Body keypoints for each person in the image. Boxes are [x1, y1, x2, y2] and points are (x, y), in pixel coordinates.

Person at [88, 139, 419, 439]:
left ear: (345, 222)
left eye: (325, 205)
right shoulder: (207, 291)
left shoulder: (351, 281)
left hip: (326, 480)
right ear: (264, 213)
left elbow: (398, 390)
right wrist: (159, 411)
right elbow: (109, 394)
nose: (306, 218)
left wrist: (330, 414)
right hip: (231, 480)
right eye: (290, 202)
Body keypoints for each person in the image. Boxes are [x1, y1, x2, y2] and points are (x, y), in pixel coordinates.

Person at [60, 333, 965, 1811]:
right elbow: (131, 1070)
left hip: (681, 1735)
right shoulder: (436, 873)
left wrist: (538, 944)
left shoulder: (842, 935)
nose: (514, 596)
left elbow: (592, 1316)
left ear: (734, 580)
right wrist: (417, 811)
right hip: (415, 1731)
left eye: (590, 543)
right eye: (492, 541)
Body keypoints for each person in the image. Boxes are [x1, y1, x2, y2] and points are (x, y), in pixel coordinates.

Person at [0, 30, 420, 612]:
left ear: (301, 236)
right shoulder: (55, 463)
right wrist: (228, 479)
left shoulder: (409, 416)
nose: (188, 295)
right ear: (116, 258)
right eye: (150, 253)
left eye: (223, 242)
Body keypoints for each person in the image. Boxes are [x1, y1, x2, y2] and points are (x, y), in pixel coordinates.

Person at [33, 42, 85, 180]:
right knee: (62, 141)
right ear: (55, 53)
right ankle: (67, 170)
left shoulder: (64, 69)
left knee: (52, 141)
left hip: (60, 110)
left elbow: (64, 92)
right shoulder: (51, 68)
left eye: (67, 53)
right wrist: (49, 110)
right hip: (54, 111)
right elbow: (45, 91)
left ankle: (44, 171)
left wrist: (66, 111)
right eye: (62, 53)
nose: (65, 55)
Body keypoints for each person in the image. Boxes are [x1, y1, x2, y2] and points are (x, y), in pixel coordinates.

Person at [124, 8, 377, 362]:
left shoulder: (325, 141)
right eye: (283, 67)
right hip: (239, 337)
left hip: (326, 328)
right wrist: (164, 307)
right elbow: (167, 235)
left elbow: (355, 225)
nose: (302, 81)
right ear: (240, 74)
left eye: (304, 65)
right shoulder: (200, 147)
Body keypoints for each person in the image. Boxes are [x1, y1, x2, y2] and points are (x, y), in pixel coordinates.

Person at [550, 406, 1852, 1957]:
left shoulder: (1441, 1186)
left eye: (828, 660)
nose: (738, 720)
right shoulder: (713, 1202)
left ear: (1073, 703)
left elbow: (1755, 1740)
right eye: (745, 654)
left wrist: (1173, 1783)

***

EXERCISE INSTRUCTIONS: Lines from the first one above through the line containing "left ear: (301, 236)" are to be retyped exactly, both included, and nothing more.

RESPONSE:
Body keypoints for each person in the image. Boxes are [x1, y1, x2, y2] and points are (x, y), in pixel coordinates.

Person at [88, 139, 419, 439]:
left ear: (345, 222)
left eye: (325, 205)
right shoulder: (207, 291)
left shoulder: (351, 281)
left hip: (326, 480)
right ear: (264, 213)
left elbow: (398, 390)
right wrist: (159, 411)
right elbow: (109, 394)
nose: (306, 218)
left wrist: (330, 414)
right hip: (231, 480)
right eye: (290, 202)
Body keypoints for each person in the image. Boxes are [x1, y1, x2, y2] and points are (x, y), in pixel coordinates.

Person at [60, 333, 965, 1811]:
right elbow: (131, 1070)
left hip: (681, 1735)
right shoulder: (436, 873)
left wrist: (538, 944)
left shoulder: (842, 935)
nose: (514, 596)
left elbow: (592, 1316)
left ear: (734, 580)
right wrist: (417, 811)
right hip: (415, 1731)
left eye: (590, 543)
right eye: (492, 541)
Body keypoints for each person in the image. Boxes are [x1, y1, x2, y2] and points are (x, y), in pixel coordinates.

Person at [0, 30, 420, 612]:
left ear: (301, 236)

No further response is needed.